»»

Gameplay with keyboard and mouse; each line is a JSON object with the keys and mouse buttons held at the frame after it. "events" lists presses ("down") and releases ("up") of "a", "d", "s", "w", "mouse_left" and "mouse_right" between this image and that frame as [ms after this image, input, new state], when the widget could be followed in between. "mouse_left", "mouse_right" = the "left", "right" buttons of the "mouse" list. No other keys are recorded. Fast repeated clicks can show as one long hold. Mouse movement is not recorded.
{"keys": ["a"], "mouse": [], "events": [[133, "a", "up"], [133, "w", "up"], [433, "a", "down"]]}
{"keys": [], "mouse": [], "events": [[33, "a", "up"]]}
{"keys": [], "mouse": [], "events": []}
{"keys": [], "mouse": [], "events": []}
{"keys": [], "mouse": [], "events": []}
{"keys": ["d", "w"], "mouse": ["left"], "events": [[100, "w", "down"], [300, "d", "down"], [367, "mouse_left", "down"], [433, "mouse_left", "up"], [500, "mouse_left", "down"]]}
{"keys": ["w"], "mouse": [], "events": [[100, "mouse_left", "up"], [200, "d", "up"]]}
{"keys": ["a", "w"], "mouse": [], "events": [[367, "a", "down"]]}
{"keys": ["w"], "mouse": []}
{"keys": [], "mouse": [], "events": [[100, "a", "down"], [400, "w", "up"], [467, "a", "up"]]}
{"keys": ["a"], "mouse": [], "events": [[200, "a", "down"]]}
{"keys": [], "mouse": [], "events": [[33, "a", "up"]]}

««

== Task prompt ==
Output the whole listing again, keeping every line identical.

== Solution to the exercise ==
Gameplay with keyboard and mouse; each line is a JSON object with the keys and mouse buttons held at the frame after it. "events" lists presses ("down") and releases ("up") of "a", "d", "s", "w", "mouse_left" and "mouse_right" between this image and that frame as [ms after this image, input, new state], when the widget could be followed in between. "mouse_left", "mouse_right" = the "left", "right" buttons of the "mouse" list. No other keys are recorded. Fast repeated clicks can show as one long hold. Mouse movement is not recorded.
{"keys": ["a"], "mouse": [], "events": [[133, "a", "up"], [133, "w", "up"], [433, "a", "down"]]}
{"keys": [], "mouse": [], "events": [[33, "a", "up"]]}
{"keys": [], "mouse": [], "events": []}
{"keys": [], "mouse": [], "events": []}
{"keys": [], "mouse": [], "events": []}
{"keys": ["d", "w"], "mouse": ["left"], "events": [[100, "w", "down"], [300, "d", "down"], [367, "mouse_left", "down"], [433, "mouse_left", "up"], [500, "mouse_left", "down"]]}
{"keys": ["w"], "mouse": [], "events": [[100, "mouse_left", "up"], [200, "d", "up"]]}
{"keys": ["a", "w"], "mouse": [], "events": [[367, "a", "down"]]}
{"keys": ["w"], "mouse": []}
{"keys": [], "mouse": [], "events": [[100, "a", "down"], [400, "w", "up"], [467, "a", "up"]]}
{"keys": ["a"], "mouse": [], "events": [[200, "a", "down"]]}
{"keys": [], "mouse": [], "events": [[33, "a", "up"]]}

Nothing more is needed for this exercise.